Marie-Ève LAPORTE

Maître de conférences, co-directrice du MBA Marketing et Communication Santé,
IAE Paris-Sorbonne

Quelles ont été les avancées majeures de la communication santé les 30 dernières années ?

La principale avancée constitue selon moi la place prise par le patient, devenant acteur de sa santé. Il a désormais accès à une vaste information médicale intelligible pour des non-experts, ce qui rééquilibre la relation avec les soignants. De plus, il peut facilement entrer en relation avec des communautés de patients et ainsi échanger sur des points souvent non abordés par le corps médical, comme les aspects pratiques au quotidien d’une maladie ou ses dimensions émotionnelles et sociales : le patient a accès aux retours d’expérience d’autres patients et peut partager les siens. Le risque bien entendu est la diffusion d’informations erronées ou anxiogènes. D’où l’importance d’une communication transparente entre les équipes soignantes et le patient (il doit pouvoir oser leur dire ce qu’il a lu ou entendu sans peur d’être jugé). D’où l’intérêt aussi de développer des patients experts qui prennent la parole. Le monde de la santé commence à mieux intégrer ces points, quand par exemple, il développe des applications santé permettant aux individus de se prendre en charge de façon plus proactive, ou quand il collabore avec des patients pour développer des outils.

 

Quelles devraient être les axes à privilégier en communication santé les 30 prochaines années ?

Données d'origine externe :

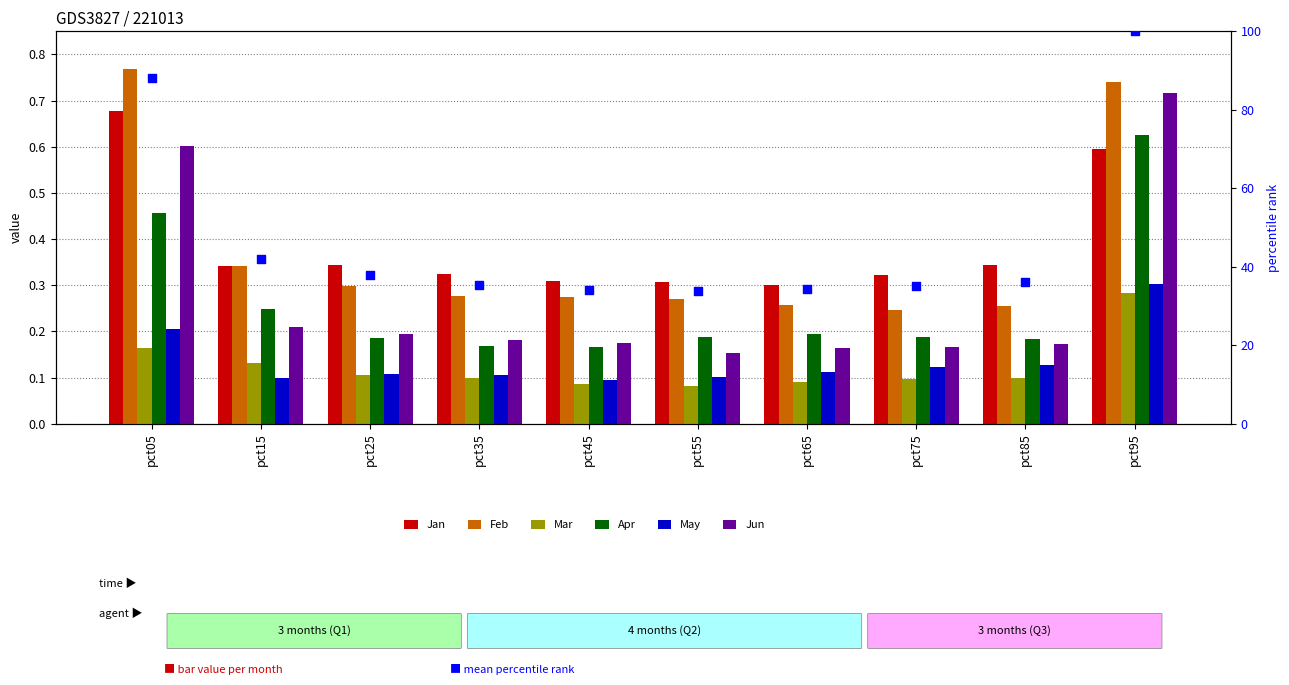

At how many categories does at least one series exceed 0?

10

Il me semble que les nudges (architectures de choix incitant à adopter un comportement plus adapté) pourraient davantage être développés dans le monde de la santé pour changer les comportements des différents acteurs. Ils peuvent efficacement améliorer :

  • la prévention côté public (par exemple en promouvant l’exercice physique),
  • l’observance côté patient (par exemple en incitant les personnes diabétiques à vérifier plus souvent leur glycémie),
  • l’adoption de bonnes pratiques côté soignant (par exemple en réduisant les prescriptions d’antibiotiques).

Les nouvelles avancées technologiques autour de la téléprévention devraient aussi révolutionner la communication santé, car elles permettront un diagnostic plus précoce et plus fiable, sans nécessité de se rendre dans un laboratoire ou un hôpital (cf. capteurs intégrés dans un bracelet, cuvettes de toilettes intelligentes, vêtements connectés…). Cela pourrait aider à lutter contre les déserts médicaux dans les pays développés et démocratiser l’accès aux soins dans les pays en voie de développement. Bien sûr, cela pose la question cruciale de la sécurité des données et de leur utilisation dans le respect de normes éthiques. Cela interroge aussi sur le lien entre le corps médical et l’individu, et le partage de responsabilité médicale.

Dès lors, établir une relation de confiance et de partage entre les différents acteurs me paraît constituer le principal enjeu de la communication santé, d’autant plus complexe que celle-ci est soumise à de fortes contraintes réglementaires. Cela nécessitera en particulier un gros effort de la part des industries de santé, car elles suscitent beaucoup de soupçons et de fantasmes auprès du grand public alors qu’elles voudraient être perçues comme sauvant des vies.